Our sensors were provided by Mary Wright & David Hondula at Arizona State University. (Molly Peterson/KQED)

Then the data had to be edited, to reflect only the time inside homes and apartments, and not in transit, say, or in a car or airplane, or an overnight mail package. A Canadian data journalist named Carolyn Thompson helped analyze the measurements, and together we decided to calculate an average temperature for each hour, and then to visualize them.

What kinds of problems did you encounter?

It’s not news that people live in precarious housing circumstances in California. But we underestimated just how scared people might be if anything threatened the housing they have. After we put out flyers in various communities, particularly Santa Clara County, people would call, saying something along the lines of, “Heat is a real problem for me, but I can’t talk to you or even let you measure inside my home, because I don’t want my landlord to find out, and evict me.” A few people eventually agreed to let us know their names and measure in their apartments, but didn’t want to be identified in a story.

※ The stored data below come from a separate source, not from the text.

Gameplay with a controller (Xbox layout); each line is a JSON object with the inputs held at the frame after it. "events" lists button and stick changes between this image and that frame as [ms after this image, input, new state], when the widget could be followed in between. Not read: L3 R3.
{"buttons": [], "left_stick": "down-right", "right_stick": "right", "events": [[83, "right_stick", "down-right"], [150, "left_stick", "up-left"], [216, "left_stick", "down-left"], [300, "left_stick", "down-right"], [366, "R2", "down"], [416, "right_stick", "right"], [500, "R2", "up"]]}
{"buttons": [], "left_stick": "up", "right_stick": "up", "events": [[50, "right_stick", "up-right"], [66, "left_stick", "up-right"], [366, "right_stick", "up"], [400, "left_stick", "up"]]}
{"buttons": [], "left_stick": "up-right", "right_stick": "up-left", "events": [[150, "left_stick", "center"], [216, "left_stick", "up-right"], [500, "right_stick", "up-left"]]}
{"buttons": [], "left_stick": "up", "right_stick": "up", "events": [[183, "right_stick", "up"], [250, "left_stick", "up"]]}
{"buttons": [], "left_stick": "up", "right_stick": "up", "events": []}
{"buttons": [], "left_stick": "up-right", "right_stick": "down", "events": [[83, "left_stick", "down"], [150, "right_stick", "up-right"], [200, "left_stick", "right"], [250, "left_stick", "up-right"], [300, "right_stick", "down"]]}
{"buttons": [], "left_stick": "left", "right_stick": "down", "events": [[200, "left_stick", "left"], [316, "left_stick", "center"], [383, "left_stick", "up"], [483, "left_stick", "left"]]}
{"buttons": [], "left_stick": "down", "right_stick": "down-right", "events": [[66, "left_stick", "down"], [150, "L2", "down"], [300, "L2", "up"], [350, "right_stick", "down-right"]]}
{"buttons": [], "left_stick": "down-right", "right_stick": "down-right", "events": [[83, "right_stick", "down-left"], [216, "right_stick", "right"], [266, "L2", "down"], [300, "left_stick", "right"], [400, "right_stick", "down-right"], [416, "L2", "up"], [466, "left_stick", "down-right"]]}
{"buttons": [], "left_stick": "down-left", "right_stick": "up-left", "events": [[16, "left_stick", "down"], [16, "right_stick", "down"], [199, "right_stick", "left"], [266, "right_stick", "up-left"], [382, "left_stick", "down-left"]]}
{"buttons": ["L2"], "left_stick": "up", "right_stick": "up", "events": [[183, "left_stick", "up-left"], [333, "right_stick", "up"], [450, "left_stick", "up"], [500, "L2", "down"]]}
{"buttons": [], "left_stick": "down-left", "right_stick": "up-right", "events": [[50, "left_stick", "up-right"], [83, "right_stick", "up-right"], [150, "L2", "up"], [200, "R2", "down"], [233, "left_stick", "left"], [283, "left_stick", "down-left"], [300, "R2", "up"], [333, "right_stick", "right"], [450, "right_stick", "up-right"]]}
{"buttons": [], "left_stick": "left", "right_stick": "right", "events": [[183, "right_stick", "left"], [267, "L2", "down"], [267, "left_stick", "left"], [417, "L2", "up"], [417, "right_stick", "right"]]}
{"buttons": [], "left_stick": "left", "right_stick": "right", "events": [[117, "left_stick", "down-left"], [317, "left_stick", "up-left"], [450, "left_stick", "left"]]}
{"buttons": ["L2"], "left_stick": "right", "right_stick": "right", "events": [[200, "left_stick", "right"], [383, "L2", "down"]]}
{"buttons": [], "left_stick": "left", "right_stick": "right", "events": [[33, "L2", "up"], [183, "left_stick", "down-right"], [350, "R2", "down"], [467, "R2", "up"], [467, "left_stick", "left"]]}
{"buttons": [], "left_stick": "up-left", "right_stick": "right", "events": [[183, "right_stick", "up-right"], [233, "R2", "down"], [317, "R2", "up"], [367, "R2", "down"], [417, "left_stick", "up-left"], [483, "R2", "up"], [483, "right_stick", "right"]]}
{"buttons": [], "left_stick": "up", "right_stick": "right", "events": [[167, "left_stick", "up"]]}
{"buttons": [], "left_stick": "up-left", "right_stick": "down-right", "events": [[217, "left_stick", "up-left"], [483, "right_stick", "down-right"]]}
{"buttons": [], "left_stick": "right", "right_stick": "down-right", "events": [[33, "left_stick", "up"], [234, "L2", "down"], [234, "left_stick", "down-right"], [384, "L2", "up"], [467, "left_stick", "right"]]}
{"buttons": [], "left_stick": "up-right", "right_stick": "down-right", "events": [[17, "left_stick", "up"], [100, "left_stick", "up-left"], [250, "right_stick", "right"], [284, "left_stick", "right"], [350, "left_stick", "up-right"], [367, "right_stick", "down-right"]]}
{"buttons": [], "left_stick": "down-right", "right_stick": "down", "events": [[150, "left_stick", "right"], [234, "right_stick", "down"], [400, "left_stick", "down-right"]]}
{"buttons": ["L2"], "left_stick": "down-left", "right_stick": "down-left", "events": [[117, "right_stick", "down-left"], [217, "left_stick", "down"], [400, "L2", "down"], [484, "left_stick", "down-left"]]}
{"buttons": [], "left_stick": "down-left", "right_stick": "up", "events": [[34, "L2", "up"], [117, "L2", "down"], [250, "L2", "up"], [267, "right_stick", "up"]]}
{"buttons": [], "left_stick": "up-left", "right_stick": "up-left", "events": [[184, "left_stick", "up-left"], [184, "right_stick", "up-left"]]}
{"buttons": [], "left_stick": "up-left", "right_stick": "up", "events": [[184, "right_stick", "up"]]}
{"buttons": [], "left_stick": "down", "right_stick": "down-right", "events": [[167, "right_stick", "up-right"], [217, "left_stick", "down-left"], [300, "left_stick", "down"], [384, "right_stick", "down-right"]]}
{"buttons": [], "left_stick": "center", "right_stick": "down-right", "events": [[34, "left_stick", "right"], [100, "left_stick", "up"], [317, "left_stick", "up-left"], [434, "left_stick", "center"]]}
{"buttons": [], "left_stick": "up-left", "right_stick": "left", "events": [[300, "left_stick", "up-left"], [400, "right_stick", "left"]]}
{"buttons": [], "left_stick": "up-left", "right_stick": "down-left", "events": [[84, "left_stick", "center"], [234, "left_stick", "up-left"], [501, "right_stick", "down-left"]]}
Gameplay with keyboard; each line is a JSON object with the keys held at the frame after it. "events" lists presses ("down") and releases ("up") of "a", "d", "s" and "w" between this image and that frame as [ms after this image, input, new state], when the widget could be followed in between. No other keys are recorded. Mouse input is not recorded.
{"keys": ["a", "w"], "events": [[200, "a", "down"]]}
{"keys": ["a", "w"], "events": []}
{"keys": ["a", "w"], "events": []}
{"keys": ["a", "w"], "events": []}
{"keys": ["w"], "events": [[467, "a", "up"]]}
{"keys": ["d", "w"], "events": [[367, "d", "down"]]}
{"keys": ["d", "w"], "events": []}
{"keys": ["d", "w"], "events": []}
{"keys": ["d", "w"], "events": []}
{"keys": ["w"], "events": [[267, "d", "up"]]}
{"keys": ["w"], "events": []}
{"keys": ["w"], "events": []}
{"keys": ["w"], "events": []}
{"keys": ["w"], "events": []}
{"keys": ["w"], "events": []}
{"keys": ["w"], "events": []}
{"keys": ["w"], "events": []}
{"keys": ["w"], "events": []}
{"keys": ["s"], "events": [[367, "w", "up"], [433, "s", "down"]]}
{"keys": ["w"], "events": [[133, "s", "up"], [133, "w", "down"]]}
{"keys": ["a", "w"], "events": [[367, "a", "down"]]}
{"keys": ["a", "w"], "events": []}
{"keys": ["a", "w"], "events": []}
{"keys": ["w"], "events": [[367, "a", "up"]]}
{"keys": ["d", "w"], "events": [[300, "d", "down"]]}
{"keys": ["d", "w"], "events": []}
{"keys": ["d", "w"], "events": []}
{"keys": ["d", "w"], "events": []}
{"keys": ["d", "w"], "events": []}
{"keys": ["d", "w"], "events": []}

Why did you become interested in the threat of heat from climate change?

I want to think about climate problems people are feeling right now; I got tired of covering climate solutions that aren’t happening yet. When the 2006 heat wave killed people across the state, the state Office of Environmental Health Hazard Assessment released a study where they concluded that heat illness and death were undercounted, and it stuck with me. And, like most people in the Bay Area and a lot of people in Los Angeles, I don’t have central air conditioning. I love where I live, and I’ve been there for a while. But over the years, I’ve bought a window AC and installed a ceiling fan, and I noticed when my bills went up. I’ve got money to go to the movies, and a table under a tree where I can work when it’s too hot inside. But I wondered how other people were doing in the rising heat, and how it affected their health.

Editor’s Note: This reporting is supported by a grant from the USC Annenberg Center for Health Journalism Impact Fund.